◆ **Task goal**
Lines where the string "through" appears are to be copied from the entries below.
[[ Records to process, beginning ]]
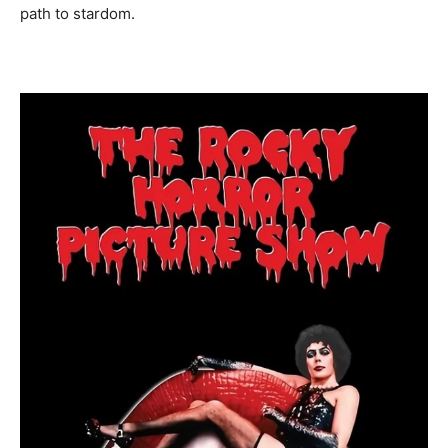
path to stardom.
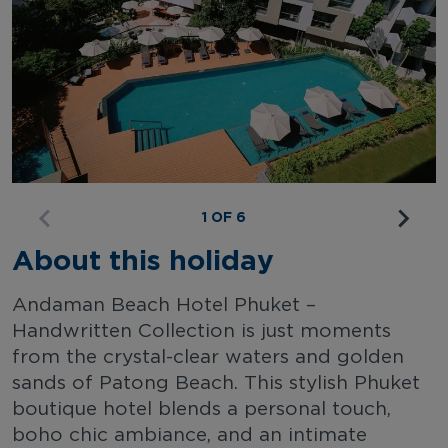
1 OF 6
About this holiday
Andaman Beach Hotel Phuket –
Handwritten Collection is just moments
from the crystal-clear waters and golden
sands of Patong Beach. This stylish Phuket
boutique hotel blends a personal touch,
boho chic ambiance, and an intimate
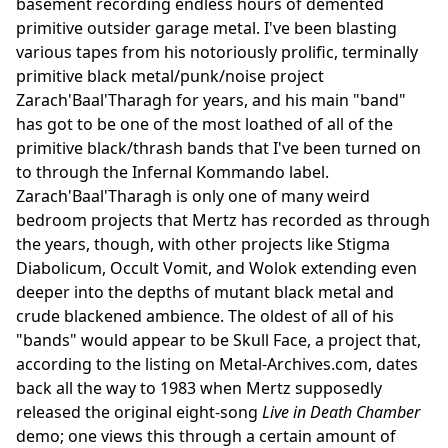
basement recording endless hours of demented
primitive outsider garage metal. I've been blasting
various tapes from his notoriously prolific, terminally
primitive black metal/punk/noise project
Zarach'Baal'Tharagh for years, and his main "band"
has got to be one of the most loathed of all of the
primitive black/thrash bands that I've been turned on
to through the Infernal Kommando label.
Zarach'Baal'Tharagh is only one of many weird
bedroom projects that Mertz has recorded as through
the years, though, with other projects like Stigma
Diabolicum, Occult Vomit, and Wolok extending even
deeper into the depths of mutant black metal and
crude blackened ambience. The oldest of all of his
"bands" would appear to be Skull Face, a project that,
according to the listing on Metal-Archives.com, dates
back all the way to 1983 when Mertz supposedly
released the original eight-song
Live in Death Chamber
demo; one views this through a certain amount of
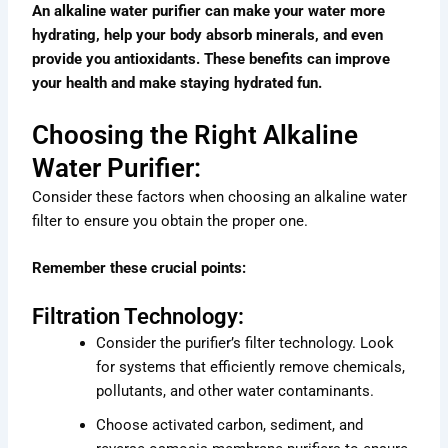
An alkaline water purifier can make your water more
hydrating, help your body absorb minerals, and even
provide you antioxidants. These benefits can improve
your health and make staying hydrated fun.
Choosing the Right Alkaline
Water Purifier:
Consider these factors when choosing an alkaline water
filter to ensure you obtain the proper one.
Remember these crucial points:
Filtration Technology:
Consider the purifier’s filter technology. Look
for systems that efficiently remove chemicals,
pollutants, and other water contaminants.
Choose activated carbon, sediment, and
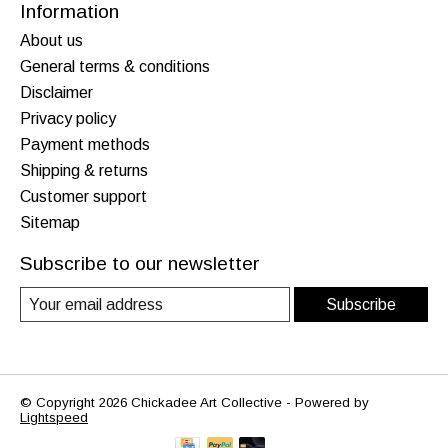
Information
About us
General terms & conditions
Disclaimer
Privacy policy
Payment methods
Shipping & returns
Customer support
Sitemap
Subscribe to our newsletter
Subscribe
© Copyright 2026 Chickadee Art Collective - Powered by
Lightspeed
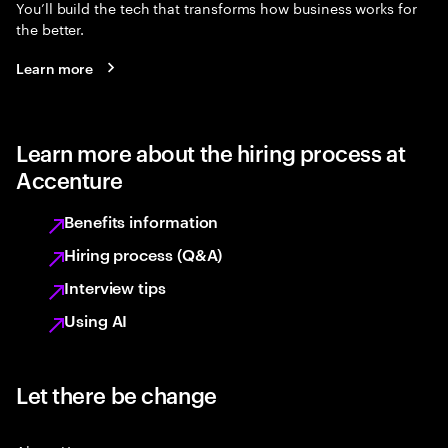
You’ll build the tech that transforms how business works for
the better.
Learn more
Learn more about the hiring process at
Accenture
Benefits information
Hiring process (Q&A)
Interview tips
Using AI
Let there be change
[[ Records to process, end ]]
◆ **Response to the exercise**
to through the Infernal Kommando label.
bedroom projects that Mertz has recorded as through
demo; one views this through a certain amount of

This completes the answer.